Wertesystem Verstand

Ich erlebe, wie oft ich an einem Tag Situationen, Menschen und Verhaltensweisen über meinen Verstand werte. Unbewusster geschieht dies auch in mir selbst, indem ich mich über meine Verhaltensweisen und meinem Umgang mit Situationen bewerte. Dabei stelle ich fest, dass ich meine daraus entstehenden Gefühle wie Freude, Dankbarkeit, Wut oder Traurigkeit ebenfalls werte. So teilt mein Verstand diese in positive und negative Gefühle ein und die negativen möchte man dann auch möglichst schnell wieder loswerden und loslassen. 

 

Ich habe mich gefragt, weshalb dies wohl so ist, dass alles und alle bewertet werden müssen. Insofern ist dies eine spannende Frage, wenn wir davon ausgehen, dass jeder Mensch in einer Situation immer seine beste für ihn in diesem Moment mögliche Verhaltensweise an den Tag legt. Meine Forschung bringt mich zurück in meine frühe Kindheit und zeigt mir, dass wir ohne eine entsprechende Vorprägung als Kleinkind agieren und auch noch keine entsprechende Gefühlswertung vornehmen.

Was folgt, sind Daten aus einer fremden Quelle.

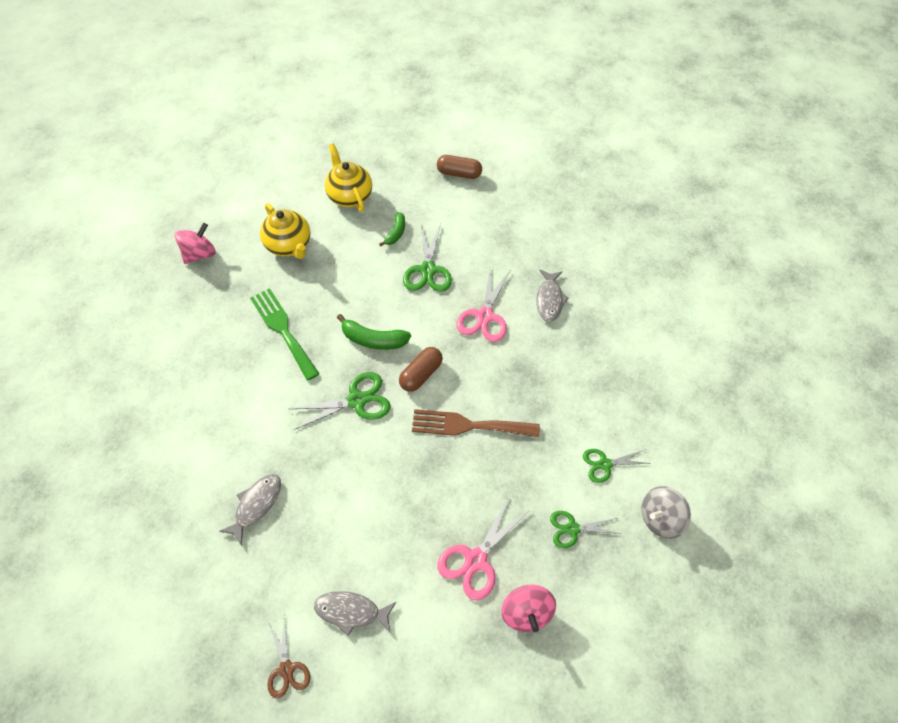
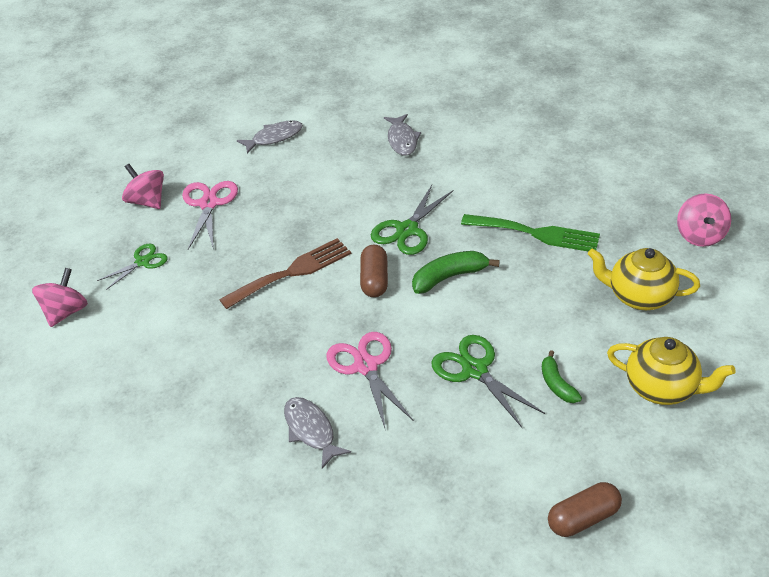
camera: 145 degrees right, 15 degrees down
(286, 669) = (288, 100): brown scissors -> none
(605, 464) = (141, 319): green scissors -> none
(660, 518) = (65, 312): grey spinning top -> pink spinning top

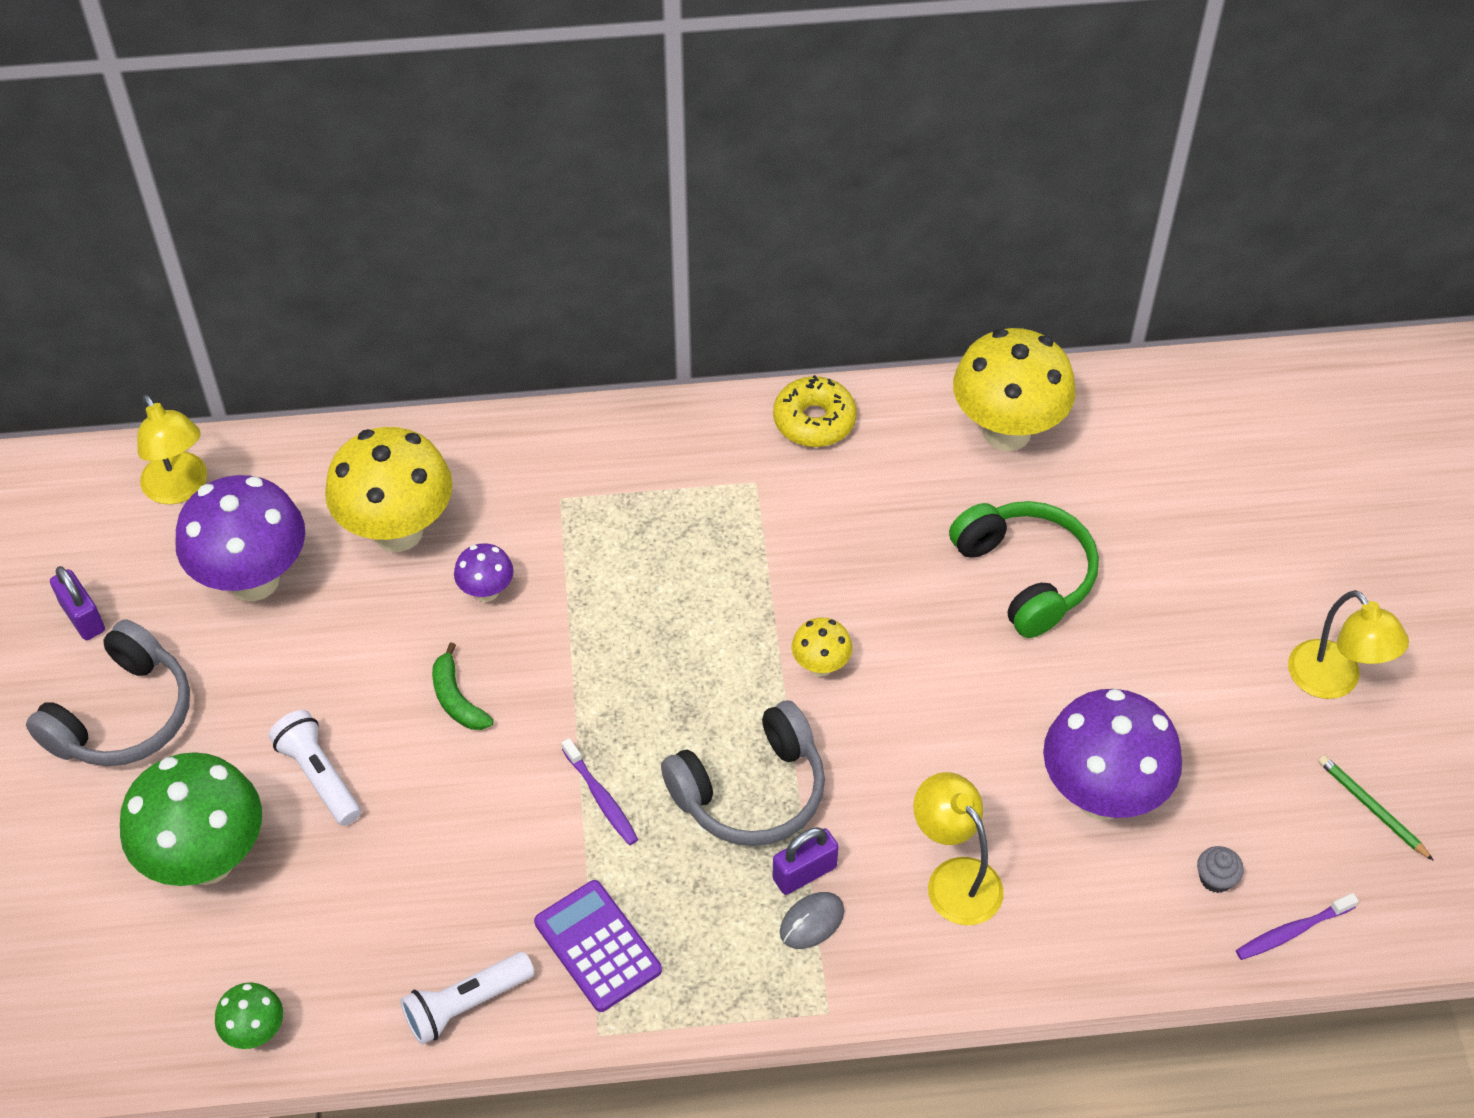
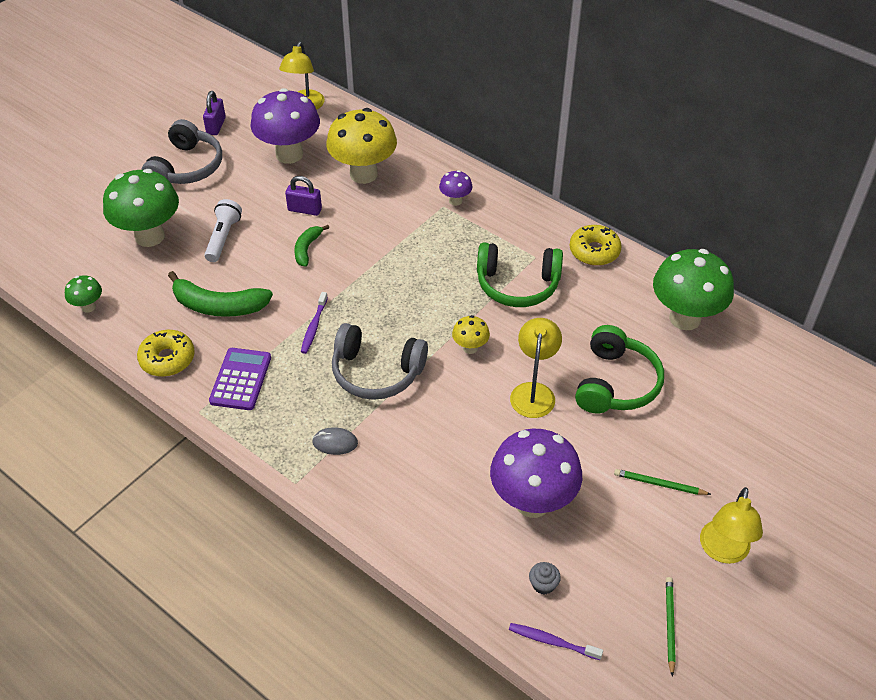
camera: 45 degrees right, 5 degrees down
(122, 715) = (186, 167): grey headphones -> grey headphones turned 60 degrees counterclockwise
(440, 875) = (219, 306): none -> green banana
(466, 1004) = (167, 359): white flashlight -> yellow donut
(486, 591) = (369, 219): purple mushroom -> purple mushroom (455, 201)
(778, 536) = (517, 284): none -> green headphones
(804, 873) = (357, 421): purple padlock -> purple padlock (304, 210)
(954, 878) = (418, 478): yellow lamp -> yellow lamp (533, 392)
(1006, 432) = (685, 318): yellow mushroom -> green mushroom
(1197, 660) = (659, 484): none -> green pencil

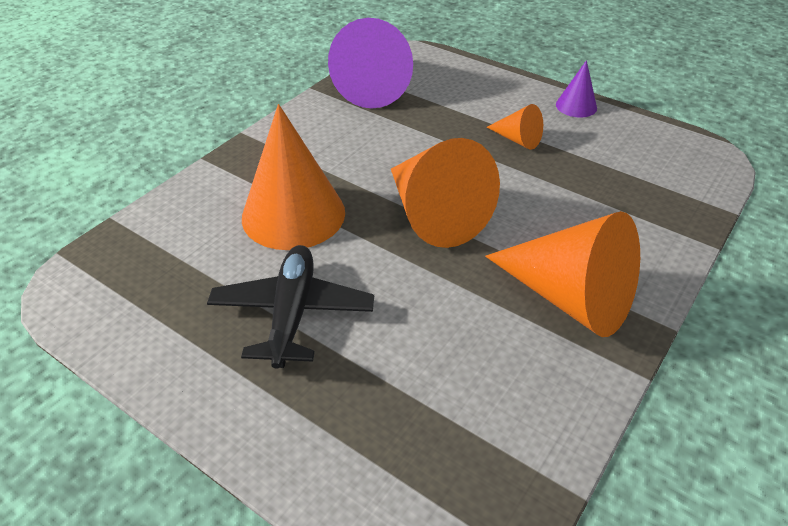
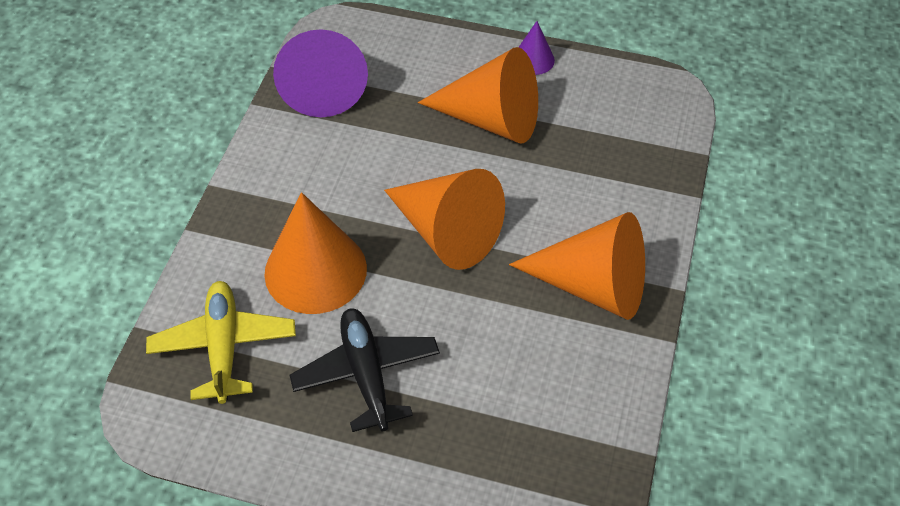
camera: 20 degrees left, 10 degrees up
(173, 253) = (224, 347): none -> yellow plane
(517, 139) = (491, 119): orange cone -> orange cone, size x2.08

Wir sind dann einfach traurig oder glücklich ohne diese Gefühle in gut oder schlecht bewerten zu müssen. Diese Wertung entsteht erst durch das nahe Umfeld des Kindes, indem diese Personen einem zeigen, dass nicht alle Gefühle von ihnen geschätzt werden (z.B. «du musst jetzt nicht weinen» oder «das ist doch nicht so schlimm»). Es wird einem durch die Erziehungspersonen vermittelt, «du bist so nicht ok» und im weiteren Sinne, dass die Liebe abhängig von einer gewünschten Verhaltensweise ist. Geht es im tieferen Verständnis nicht darum, dass die Erwachsenen sich hinterfragen dürfen, wieso sie ein solches Gefühl im Umfeld nicht aushalten können und bei sich genauer hinschauen dürfen? So baut sich im Laufe des Lebens im Verstand dieses Bewertungssystem auf. Dabei wäre es doch viel einfacher und leichter für uns alle, wenn wir alle Gefühle einfach wahrnehmen und annehmen können und nicht laufend versuchen, unsere Umwelt oder unser Verhalten so zu verändern, dass möglichst keine solchen Gefühle entstehen. Die Gefühle entstehen und gehören zu uns und sind einfach eine Realität – was hilft mir da eine Bewertung?